Chapter XII on Grief

Grief- dancing with the limp

It gives me a measure of peace that the Hebrew word for God’s Glory, Kavod, is a word of weights and measures – a word with an inherent heaviness to it.  Grief is heavy.  It drags one down like a burlap bag of scrap metal over one’s shoulder – it weighs down, heavy, and sharp metal ends – jagged, rusty tear-stained bits poke through the burlap and then the shirt into one’s fleshy back. And there is then sticky blood with sticky sweat.  Grief is sticky too.

The circumstances of life to take people and things from us. It seems so unfair in the moment, but I remind myself in the reading of this chapter that the pain does subside over time and that things simply do not stay the same.  Would I like it if they did?  Really?  I say “yes” when in the moment of grief – “yes, I want things to stay the same! Yes!” but then when I look back over the arc of my life, I can see that the griefs appear on the time line like drops of blood, dark and crispy and even flakey.  But from a distance they are small, insignificant – so unlike how they felt in the moment.

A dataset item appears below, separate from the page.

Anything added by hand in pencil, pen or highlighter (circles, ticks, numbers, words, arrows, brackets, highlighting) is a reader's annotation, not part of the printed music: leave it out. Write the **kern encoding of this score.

I am not good at self-care, largely because my parents never taught it.  I am, as are so many, having to parent myself.  I am having tochach my inner 1-6 year old boy that I am ok.  I am having to parent my 9-11 year old that the world is safe to explore.  I am having to parent my inner teenager that some things need to be set aside. And I am needing my inner adult to host these conversations well – especially when I feel grief.  So let this chapter on grief remind me that I am my friend too and that I can now care for myself and can let my friends and family care for me when I am in grief.  Let me find the soft chairs, the warm wood fires and the oily, satin haunches of my dog Kai on which to lay my head in grief’s heaviness.

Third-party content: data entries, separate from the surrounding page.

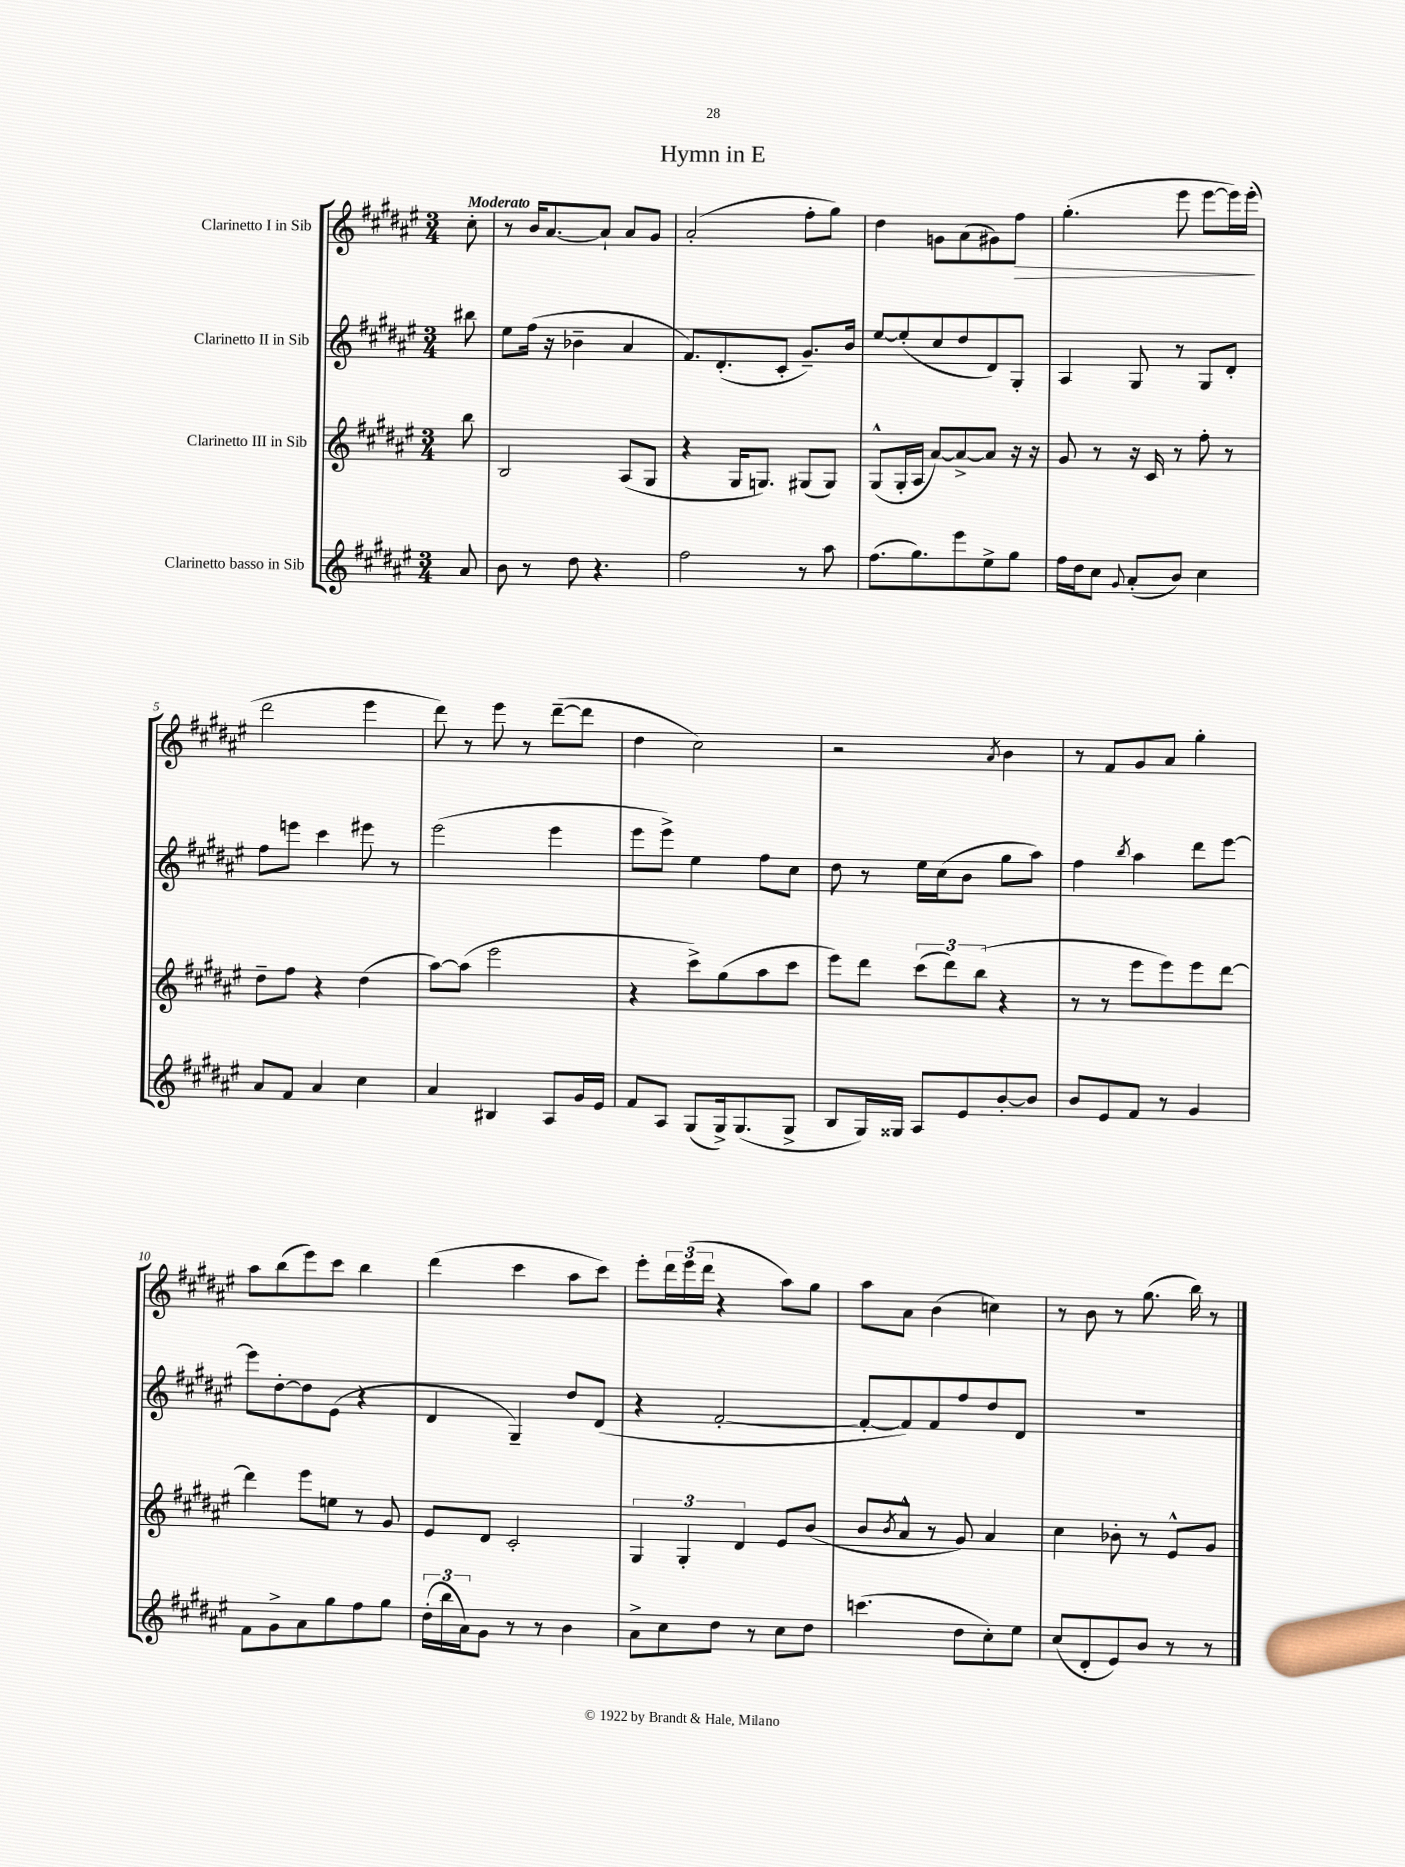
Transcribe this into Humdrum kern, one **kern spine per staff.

**kern	**kern	**kern	**kern
*staff4	*staff3	*staff2	*staff1
*clefG2	*clefG2	*clefG2	*clefG2
*k[f#c#g#d#a#e#]	*k[f#c#g#d#a#e#]	*k[f#c#g#d#a#e#]	*k[f#c#g#d#a#e#]
*M3/4	*M3/4	*M3/4	*M3/4
8a#	8bb	8bb#	8cc#'
=	=	=	=
8b	2B	8ee#	8r
8r	.	(16ff#	16b
.	.	16r	[8.a#
8dd#	.	4b-~	.
4.r	.	.	8a#`]
.	(8A#	4a#	8a#
.	8G#	.	8g#
=	=	=	=
2ff#	4r	8.f#)	(2a#'
.	.	(8.d#'	.
.	16G#	.	.
.	8.G)	.	.
.	.	8c#'	.
8r	(8G#	8.g#~)	8ff#'
8aa#	8G#)	.	8gg#)
.	.	16b	.
=	=	=	=
(8.ff#	(8G#^^	[8ee#	4dd#
.	16G#'	(8ee#']	.
8.gg#)	16A#	.	.
.	[8a#)	8cc#	8g
8eee#	8a#^_	8dd#	(8a#
8ee#^	8a#]	8d#)	8g#)
8gg#	16r	8G#'	8ff#
.	16r	.	.
=	=	=	=
16ff#	8g#	4A#	(4.gg#'
16dd#	.	.	.
8cc#	8r	.	.
8qqg#	.	.	.
(8a#'	16r	8G#	.
.	16c#	.	.
8b)	8r	8r	8eee#
4cc#	8ff#'	8G#	[8eee#
.	8r	8d#'	16eee#])
.	.	.	(16eee#'
=	=	=	=
8a#	8dd#~	8ff#	2ddd#
8f#	8ff#	8eee	.
4a#	4r	4ccc#	.
4cc#	(4dd#	8eee#	4eee#
.	.	8r	.
=	=	=	=
4a#	[8aa#)	(2eee#	8ddd#)
.	(8aa#]	.	8r
4B#	2eee#	.	8eee#
.	.	.	8r
8A#	.	4eee#	([8ddd#~
16g#	.	.	8ddd#]
16e#	.	.	.
=	=	=	=
8f#	4r	8eee#	4dd#
8A#	.	8eee#^)	.
(8G#	8ccc#^)	4ee#	2cc#)
16G#^)	(8gg#	.	.
(8.G#	.	.	.
.	8aa#	8ff#	.
8G#^	8ccc#	8cc#	.
=	=	=	=
8B	8eee#)	8dd#	2r
16G#)	8ddd#	8r	.
16G##	.	.	.
8A#	(12ccc#	16ee#	.
.	.	(16cc#	.
.	12ddd#)	.	.
8e#	.	8b	.
.	(12bb	.	.
.	.	.	8qa#
[8b'	4r	8gg#	4b
8b]	.	8aa#)	.
=	=	=	=
8b	8r	4ff#	8r
8e#	8r	.	8f#
.	.	8qbb	.
8f#	8eee#	4aa#	8g#
8r	8eee#)	.	8a#
4g#	8eee#	8ddd#	4gg#'
.	[8ddd#	[8eee#	.
=	=	=	=
8f#	4ddd#]	8eee#]	8aa#
8g#^	.	[8dd#'	(8bb
8a#	8eee#	8dd#]	8eee#)
8gg#	8ee	(8e#	8ccc#
8ff#	8r	4r	4bb
8gg#	8g#	.	.
=	=	=	=
(24dd#'	8e#	4d#	(4ddd#
24bb	.	.	.
24a#)	.	.	.
8g#	8d#	.	.
8r	2c#'	4G#~)	4ccc#
8r	.	.	.
4b	.	8dd#	8aa#
.	.	(8d#	8ccc#)
=	=	=	=
8a#^	6G#	4r	8eee#'
8cc#	.	.	24ddd#
.	6G#'	.	(24eee#
.	.	.	24ddd#
8dd#	.	[2f#'	4r
.	6d#	.	.
8r	.	.	.
8cc#	8e#	.	8aa#)
8dd#	(8b	.	8gg#
=	=	=	=
(4.ccc	8b	8f#'_	8aa#
.	8qb	.	.
.	8a#^^	8f#])	8a#
.	8r	8f#	(4b
8dd#	8g#)	8ff#	.
8cc#')	4a#	8dd#	4cc)
8ee#	.	8d#	.
=	=	=	=
(8cc#	4cc#	2.r	8r
8d#'	.	.	8b
8e#)	8b-'	.	8r
8b	8r	.	(8.gg#
8r	8e#^^	.	.
.	.	.	16bb)
8r	8g#	.	8r
==	==	==	==
*-	*-	*-	*-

But let me also know that the heaviness of grief is heavy because of God’s glory.  When I grieve, God descends and though my eyes are slits and watery, there is glory all around me in the colors of sunsets.  And let me remember too that the colors of sunsets and those of sunrises are so often similar – such that the end of something might just be the beginning of something else. Can I let go of the one to take the other?

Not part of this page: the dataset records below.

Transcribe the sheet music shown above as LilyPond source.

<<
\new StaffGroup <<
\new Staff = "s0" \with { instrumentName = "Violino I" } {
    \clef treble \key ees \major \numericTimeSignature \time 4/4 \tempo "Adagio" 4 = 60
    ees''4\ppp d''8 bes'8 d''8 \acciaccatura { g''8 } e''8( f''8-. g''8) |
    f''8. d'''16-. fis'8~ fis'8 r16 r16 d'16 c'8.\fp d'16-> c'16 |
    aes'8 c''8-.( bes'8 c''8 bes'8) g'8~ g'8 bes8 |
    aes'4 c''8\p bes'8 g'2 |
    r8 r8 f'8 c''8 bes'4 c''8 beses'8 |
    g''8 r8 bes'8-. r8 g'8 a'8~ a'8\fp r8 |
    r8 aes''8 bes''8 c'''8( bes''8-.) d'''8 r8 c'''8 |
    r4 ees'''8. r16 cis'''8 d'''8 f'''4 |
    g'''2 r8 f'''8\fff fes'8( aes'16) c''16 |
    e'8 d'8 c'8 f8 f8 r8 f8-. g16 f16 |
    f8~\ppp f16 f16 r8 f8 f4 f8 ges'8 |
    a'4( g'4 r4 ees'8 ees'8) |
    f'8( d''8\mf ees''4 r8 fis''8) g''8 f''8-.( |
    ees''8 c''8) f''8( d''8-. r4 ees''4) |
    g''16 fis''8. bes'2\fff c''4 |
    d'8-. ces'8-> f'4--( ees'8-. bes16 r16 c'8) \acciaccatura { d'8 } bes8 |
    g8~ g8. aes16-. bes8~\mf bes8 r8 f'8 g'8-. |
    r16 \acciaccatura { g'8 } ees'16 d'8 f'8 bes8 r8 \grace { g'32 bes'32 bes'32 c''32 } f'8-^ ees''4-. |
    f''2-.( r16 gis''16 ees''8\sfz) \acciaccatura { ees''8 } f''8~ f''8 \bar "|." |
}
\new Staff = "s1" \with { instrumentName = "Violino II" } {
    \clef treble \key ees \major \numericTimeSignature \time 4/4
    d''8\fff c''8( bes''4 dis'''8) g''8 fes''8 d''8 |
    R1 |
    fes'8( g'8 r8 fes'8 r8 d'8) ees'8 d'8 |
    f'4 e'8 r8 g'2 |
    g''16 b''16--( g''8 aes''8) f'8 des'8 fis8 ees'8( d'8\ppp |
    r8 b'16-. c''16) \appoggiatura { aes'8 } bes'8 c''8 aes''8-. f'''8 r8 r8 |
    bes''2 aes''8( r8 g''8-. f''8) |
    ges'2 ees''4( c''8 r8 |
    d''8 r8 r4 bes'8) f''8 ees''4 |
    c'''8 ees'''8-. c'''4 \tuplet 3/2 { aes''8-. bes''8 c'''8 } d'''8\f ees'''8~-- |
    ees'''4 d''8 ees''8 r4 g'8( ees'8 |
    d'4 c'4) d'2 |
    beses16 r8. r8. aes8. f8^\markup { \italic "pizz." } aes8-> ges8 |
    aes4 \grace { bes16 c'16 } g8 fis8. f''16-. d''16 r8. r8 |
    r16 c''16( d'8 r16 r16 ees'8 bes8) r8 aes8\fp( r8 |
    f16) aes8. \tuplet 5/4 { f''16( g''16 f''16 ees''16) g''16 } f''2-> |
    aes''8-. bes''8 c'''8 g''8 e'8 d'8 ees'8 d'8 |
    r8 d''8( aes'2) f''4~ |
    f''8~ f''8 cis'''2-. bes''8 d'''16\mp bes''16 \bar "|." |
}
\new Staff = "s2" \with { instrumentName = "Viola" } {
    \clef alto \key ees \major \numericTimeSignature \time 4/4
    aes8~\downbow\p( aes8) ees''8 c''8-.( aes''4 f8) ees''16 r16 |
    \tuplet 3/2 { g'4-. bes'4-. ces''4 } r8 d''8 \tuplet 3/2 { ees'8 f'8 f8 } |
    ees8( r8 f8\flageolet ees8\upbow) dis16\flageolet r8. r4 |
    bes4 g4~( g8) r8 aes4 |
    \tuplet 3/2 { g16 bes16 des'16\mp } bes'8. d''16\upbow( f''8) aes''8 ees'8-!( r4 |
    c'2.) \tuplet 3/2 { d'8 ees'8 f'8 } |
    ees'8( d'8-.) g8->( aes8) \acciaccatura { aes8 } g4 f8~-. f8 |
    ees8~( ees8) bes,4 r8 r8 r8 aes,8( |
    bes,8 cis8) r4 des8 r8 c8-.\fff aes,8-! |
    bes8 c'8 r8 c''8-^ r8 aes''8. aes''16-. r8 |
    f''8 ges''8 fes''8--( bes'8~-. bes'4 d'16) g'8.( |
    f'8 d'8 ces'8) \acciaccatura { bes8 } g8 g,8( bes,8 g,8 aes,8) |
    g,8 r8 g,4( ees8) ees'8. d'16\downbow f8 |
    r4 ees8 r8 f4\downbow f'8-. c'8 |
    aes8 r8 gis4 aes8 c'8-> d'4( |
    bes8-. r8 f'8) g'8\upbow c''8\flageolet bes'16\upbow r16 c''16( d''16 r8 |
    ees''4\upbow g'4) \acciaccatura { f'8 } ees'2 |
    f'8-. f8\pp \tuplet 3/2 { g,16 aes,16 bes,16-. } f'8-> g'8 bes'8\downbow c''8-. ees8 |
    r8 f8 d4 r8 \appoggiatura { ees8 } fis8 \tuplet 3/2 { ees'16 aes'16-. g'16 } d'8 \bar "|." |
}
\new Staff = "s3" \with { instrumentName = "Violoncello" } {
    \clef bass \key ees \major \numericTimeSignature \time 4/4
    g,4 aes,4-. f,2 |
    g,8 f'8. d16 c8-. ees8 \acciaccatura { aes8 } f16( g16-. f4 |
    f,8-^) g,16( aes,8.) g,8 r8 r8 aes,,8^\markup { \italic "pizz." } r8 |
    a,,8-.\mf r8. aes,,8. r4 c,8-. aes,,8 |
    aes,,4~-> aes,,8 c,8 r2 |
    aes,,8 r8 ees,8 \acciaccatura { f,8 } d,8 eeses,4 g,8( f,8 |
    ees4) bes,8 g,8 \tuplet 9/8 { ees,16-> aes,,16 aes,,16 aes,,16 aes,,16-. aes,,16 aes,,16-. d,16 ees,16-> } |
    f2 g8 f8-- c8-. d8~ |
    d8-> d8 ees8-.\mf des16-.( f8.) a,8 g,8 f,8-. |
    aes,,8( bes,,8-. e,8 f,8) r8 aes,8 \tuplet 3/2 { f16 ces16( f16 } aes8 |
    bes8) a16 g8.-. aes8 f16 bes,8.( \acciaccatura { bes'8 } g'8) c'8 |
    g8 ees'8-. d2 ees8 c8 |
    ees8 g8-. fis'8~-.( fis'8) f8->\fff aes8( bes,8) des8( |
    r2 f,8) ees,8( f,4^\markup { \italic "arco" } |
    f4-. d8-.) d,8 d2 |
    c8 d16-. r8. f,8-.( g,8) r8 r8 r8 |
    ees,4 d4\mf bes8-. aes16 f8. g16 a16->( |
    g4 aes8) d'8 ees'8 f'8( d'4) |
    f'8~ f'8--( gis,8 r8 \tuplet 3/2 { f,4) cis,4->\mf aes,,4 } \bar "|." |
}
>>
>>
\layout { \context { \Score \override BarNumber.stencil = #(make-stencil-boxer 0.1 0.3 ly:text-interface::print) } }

Nothing is certain.  Everything is changing.  Always.  And that change brings grief the way fire brings smoke.  So let me allow grief to knock at my door and let me even welcome it to the warm fire with a glass of port and some warm Blue Saga Cheese on a good, dark, stormy ginger snap and let us talk together, grief and me, about what is lost and what might be ‘round the next corner too.  Both.